*** Opening ENTRIES SUPPLIED ***

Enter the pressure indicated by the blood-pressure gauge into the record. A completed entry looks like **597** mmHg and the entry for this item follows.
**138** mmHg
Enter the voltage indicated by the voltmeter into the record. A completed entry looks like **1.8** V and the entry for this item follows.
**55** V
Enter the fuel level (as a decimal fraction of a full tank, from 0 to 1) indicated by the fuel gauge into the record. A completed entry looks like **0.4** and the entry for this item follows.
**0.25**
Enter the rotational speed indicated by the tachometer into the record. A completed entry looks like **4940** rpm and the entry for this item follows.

*** Closing ENTRIES SUPPLIED ***
*** Opening ENTRIES SUPPLIED ***

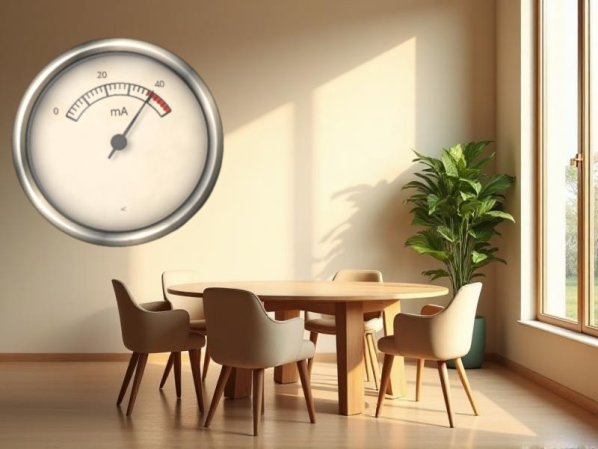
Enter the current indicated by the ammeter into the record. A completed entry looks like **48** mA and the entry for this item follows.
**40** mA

*** Closing ENTRIES SUPPLIED ***

→ **EXERCISE PROMPT**
Return every line of the records above that contains the word "gauge". Case counts.

→ **SOLUTION TO THIS EXERCISE**
Enter the pressure indicated by the blood-pressure gauge into the record. A completed entry looks like **597** mmHg and the entry for this item follows.
Enter the fuel level (as a decimal fraction of a full tank, from 0 to 1) indicated by the fuel gauge into the record. A completed entry looks like **0.4** and the entry for this item follows.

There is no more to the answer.